*Anthony Whelan.
SCARIFF’s Anthony Whelan is among the leading contenders for one of the most powerful jobs in the European Commission.
Anthony has emerged as one of the front-runners to become Director General for Competition which is the most senior permanent role in the Competition Commission, under the commissioner herself, Teresa Ribera.
Regarded as one of the European Union’s most powerful arms, the Competition Commission is responsible for policy and enforcement including imposing the controversial €13bn Apple tax decision on Ireland last September.
Frenchman Olivier Guersent officially retired from the post at the end of July. He recommended that his successor should “resist all the self-serving nonsense of the CEOs of large firms when they whisper to the ears of prime ministers,” that, for example, they would be “a lot more competitive with a lot less competition.”
An EU civil servant since 1995, Anthony was first working as legal secretary in the chambers of the Irish Advocate General Nial Fennelly at the Court of Justice of the EU in Luxemburg but since 2000 he has climbed through the ranks of senior roles in the European Commission in Brussels. In 2006, he led the legal service of the Commission in their high-profile case involving Microsoft in 2006, where the tech giant was fined a record €500 million over competition breaches.
At present, he is one of two deputy directors in the Competition Commission, having recently joined from the cabinet of EU Commission President Ursula von der Leyen where he most recently served as a senior economic advisor. He began working for von der Leyen in late 2019 as a digital advisor before she formally entered office.
Born in Moynoe in Scariff, he attended Dooglaun NS in Killanena which closed in 1974 before moving to Scariff NS when his mother Brid Whelan transferred to the teaching staff there. He attended the Cistercian College in Roscrea before studying Law at Trinity College for four years in the late 1980s. He taught public law in the Law School of Trinity College as the youngest ever lecturer in the famed college. He qualified as a barrister at Kings Inns.
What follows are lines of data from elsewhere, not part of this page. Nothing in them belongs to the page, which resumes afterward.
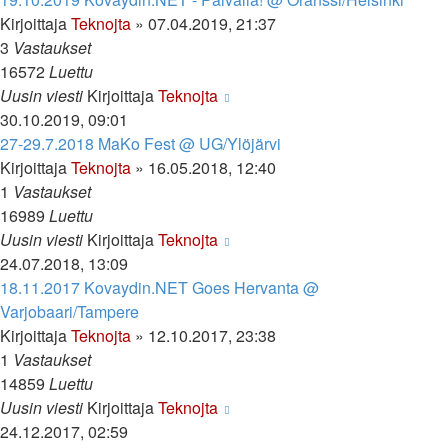
Kirjoittaja
Teknojta
»
07.04.2019, 21:37
3
Vastaukset
16572
Luettu
Uusin viesti
Kirjoittaja
Teknojta
30.10.2019, 09:01
27-29.7.2018 MaKo Fest @ UG/Ylöjärvi
Kirjoittaja
Teknojta
»
16.05.2018, 12:40
1
Vastaukset
16989
Luettu
Uusin viesti
Kirjoittaja
Teknojta
24.07.2018, 13:09
18.11.2017 Kovaydin.NET Goes Hervanta @
Varjobaari/Tampere
Kirjoittaja
Teknojta
»
12.10.2017, 23:38
1
Vastaukset
14859
Luettu
Uusin viesti
Kirjoittaja
Teknojta
24.12.2017, 02:59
His father Jackie owned Leyland Garage in Scariff for many years which is now the site of Tom Collins Engineering.
In 2024, he served as Chief of Staff for the European Commission President for three months during her campaign to secure a second term. “You see a lot as an advisor in her Cabinet but when you’re the Head of the Cabinet you see everything or you are meant to see everything, to have some steer on it, it was a quite enough period because it was an electoral period, it made it a bit easier than if we were in full production,” Whelan recalled of the role.
Speaking on Scariff Bay Community Radio in May on their award winning ‘Democracy In Action’ series, Anthony outlined that his working days were generally from 8am to 8pm. “The President lives in the office, she has an apartment just beside, when she is not back in Germany she works at the weekend and we help out let’s say”. On working with von der Leyen, he commented, “She is very focused, one good thing about any leader is she works harder than any of us, she leads by example in that sense, it is a hard example to follow”.
Based in Brussels, “when weather permits” he cycles to work. “If I was on public transport I would be reading emails all the way home so the bike is obligatory headspace”. He has completed ten marathons including Paris, Rotterdam, Seville and he ran in New York City for Clare Crusaders. He said “the view of Lough Derg” is among the items he misses the most from Co Clare.
According to a report by Euractiv, Anthony is one of four candidates in the hunt for the top job alongside Guillaume Loriot, head of the Commission’s energy department Ditte Juul Jørgensen, Director General of the Commission’s Reform and Investment Task Force, Céline Gauer and Guillaume Loriot who is currently Deputy DG in the Competition sector.